Why generic and disease-specific quality-of-life instruments should be used together for the evaluation of patients with persistent allergic rhinitis
Article first published online: 21 MAR 2005
Clinical & Experimental Allergy
Volume 35, Issue 3, pages 288–298, March 2005
How to Cite
Leong, K. P., L. Yeak, S. C., M. Saurajen, A. S., H. Mok, P. K., Earnest, A., Siow, J. K., C. Chee, N. W., Yeo, S. B., Khoo, M. L., Y. Lee, J. C., Seshadri, R., Chan, S. P., Tang, C. Y. and Chng, H. H. (2005), Why generic and disease-specific quality-of-life instruments should be used together for the evaluation of patients with persistent allergic rhinitis.
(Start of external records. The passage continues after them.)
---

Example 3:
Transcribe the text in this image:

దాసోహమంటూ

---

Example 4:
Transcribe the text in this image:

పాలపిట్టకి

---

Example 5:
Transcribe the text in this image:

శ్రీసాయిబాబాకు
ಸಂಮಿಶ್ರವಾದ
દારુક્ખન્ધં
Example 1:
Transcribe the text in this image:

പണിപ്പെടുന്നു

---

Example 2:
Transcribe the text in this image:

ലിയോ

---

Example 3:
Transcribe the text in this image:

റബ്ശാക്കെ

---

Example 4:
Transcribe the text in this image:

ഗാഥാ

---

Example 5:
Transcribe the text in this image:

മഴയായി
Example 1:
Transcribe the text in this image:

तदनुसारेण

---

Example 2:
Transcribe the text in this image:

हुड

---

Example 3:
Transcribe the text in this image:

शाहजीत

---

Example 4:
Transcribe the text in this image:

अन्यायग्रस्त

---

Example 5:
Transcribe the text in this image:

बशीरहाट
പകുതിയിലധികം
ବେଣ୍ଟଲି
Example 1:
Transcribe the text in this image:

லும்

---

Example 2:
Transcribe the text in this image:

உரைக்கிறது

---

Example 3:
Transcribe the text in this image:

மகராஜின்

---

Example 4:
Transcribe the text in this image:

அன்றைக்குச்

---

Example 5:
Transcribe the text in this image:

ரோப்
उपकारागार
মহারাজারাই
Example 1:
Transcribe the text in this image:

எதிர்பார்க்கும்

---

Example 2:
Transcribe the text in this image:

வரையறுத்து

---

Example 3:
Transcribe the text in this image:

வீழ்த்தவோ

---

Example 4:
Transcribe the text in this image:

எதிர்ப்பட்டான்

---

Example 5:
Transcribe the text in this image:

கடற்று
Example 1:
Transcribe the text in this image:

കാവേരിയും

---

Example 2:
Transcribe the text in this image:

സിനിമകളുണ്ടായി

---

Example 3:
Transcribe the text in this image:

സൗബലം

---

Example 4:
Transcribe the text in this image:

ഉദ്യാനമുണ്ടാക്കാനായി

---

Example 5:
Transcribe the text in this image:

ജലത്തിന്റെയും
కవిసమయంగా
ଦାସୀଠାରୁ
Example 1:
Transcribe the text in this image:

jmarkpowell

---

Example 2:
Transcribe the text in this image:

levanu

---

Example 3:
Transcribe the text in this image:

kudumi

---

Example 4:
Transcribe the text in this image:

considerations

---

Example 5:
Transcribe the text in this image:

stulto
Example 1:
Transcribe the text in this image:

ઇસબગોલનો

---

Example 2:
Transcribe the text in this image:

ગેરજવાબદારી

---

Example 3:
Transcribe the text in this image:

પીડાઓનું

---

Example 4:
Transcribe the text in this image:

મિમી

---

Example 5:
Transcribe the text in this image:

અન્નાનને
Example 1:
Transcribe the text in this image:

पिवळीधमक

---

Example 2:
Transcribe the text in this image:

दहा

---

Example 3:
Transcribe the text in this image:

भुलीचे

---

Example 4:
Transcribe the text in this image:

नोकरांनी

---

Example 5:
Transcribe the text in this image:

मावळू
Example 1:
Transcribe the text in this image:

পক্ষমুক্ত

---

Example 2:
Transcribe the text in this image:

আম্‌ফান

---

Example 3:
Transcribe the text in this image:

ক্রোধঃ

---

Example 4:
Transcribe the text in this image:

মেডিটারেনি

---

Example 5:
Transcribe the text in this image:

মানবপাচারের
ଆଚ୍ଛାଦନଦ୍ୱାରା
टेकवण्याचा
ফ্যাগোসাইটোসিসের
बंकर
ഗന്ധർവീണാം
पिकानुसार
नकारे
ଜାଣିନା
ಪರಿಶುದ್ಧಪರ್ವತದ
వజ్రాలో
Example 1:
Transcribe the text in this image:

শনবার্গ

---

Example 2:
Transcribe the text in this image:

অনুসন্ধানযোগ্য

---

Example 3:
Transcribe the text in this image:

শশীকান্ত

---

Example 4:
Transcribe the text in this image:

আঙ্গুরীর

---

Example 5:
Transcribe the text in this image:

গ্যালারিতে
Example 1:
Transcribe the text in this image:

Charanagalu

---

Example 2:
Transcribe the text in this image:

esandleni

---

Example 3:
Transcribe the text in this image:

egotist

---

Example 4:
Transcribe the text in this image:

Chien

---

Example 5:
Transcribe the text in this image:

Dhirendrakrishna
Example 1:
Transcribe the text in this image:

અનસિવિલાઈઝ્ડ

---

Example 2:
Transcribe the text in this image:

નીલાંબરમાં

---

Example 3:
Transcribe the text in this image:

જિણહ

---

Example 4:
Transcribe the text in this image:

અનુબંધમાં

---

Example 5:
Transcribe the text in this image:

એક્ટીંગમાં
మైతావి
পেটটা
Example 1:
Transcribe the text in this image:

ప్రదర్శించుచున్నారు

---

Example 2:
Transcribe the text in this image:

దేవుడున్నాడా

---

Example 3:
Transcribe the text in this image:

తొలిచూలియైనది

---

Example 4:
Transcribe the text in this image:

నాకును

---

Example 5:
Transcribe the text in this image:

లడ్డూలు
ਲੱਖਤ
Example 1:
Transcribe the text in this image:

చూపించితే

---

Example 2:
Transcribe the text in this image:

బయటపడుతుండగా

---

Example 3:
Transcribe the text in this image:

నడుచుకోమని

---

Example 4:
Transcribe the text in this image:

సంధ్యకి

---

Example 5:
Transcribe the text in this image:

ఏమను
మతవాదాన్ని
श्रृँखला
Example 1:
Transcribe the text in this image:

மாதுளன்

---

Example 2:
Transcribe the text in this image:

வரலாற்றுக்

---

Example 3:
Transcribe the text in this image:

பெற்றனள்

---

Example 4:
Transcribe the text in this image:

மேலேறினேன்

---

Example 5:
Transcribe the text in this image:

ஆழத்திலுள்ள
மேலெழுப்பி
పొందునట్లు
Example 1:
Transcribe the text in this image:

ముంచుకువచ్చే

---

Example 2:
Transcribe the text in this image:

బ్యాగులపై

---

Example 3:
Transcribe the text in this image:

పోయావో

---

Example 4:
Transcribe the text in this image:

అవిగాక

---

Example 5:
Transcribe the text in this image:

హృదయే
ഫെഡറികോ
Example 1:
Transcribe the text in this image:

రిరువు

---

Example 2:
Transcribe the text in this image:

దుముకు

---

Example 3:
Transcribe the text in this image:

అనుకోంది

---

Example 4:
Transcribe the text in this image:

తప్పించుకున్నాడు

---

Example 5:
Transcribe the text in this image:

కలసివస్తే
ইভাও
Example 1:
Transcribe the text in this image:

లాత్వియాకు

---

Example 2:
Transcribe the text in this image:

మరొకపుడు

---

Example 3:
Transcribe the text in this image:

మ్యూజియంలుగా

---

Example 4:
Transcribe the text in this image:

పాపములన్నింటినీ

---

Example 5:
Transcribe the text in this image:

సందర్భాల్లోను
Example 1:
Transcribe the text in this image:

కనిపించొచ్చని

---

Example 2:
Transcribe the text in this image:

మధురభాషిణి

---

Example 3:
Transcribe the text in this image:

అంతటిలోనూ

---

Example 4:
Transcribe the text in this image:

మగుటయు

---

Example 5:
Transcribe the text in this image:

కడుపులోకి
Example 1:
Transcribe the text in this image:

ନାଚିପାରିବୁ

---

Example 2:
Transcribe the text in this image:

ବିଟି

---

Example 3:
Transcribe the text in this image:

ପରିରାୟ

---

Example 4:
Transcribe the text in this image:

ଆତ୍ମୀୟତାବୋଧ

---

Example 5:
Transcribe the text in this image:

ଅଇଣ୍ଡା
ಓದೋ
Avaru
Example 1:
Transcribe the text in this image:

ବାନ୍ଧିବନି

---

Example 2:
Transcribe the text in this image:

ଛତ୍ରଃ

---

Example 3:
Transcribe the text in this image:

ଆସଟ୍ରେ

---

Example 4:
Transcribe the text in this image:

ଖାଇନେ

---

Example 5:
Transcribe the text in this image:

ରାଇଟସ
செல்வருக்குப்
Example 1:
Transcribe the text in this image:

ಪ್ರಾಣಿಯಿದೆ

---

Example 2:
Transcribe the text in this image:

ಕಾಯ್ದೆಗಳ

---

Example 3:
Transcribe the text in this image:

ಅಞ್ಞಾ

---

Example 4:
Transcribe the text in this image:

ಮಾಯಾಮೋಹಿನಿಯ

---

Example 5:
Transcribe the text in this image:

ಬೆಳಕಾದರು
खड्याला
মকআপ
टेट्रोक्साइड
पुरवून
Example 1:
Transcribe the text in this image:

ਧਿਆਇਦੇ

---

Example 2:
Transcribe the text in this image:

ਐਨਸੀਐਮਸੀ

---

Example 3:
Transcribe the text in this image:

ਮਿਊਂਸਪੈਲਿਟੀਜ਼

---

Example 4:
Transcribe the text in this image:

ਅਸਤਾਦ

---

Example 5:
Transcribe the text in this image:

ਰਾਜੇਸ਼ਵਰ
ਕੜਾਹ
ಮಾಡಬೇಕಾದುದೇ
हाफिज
Clinical & Experimental Allergy, 35: 288–298. doi: 10.1111/j.1365-2222.2005.02201.x
- Issue published online: 21 MAR 2005
- Article first published online: 21 MAR 2005
- Submitted 24 September 2003; Revised 23 April 2004; Accepted 14 December 2004
- factor analysis;
- Medical Outcome Short-Form 36;
- persistent allergic rhinitis;
- quality of life;
- Rasch modelling;
- Rhinoconjunctivitis Quality-of-Life Questionnaire;
- symptom score
Background The importance of assessing health-related quality of life (HRQL) of patients with allergic rhinitis (AR) has been well established, but the specific roles of rhinitis-specific or general health instruments have not been delineated.
Objective We analysed the psychometric properties of a disease-specific instrument, the Rhinoconjunctivitis Quality-of-Life Questionnaire (RQLQ) and the general health instrument, the Medical Outcome Short-Form 36 (SF-36) as they are employed in combination in patients with persistent AR in clinical practice.
We analysed the data collected from a prospective study of 43 newly diagnosed patients with persistent AR and 44 controls. We interviewed the patients four times, at baseline, weeks 4, 8 and 10.
Results The RQLQ and SF-36 have good discriminative property, internal consistency, and test–retest reliability. The RQLQ is superior to the SF-36 as an evaluative instrument because more of its domains respond to change, the magnitude of change was greater, and the response was faster. The SF-36 is more susceptible to floor and ceiling effects. Both instruments are unsuitable for mildly symptomatic patients based on Rasch model analysis. Each questionnaire assesses a distinct and significant portion of the total HRQL of persistent AR.
Conclusion The SF-36 and RQLQ are good for discriminating rhinitis patients from controls, but the former is poor for detecting changes in QOL. Both are inappropriate for mildly symptomatic patients. Each instrument measures non-overlapping halves of the measurable HRQL. For an assessment of the HRQL in persistent AR that is complete and responsive both instruments should be employed together.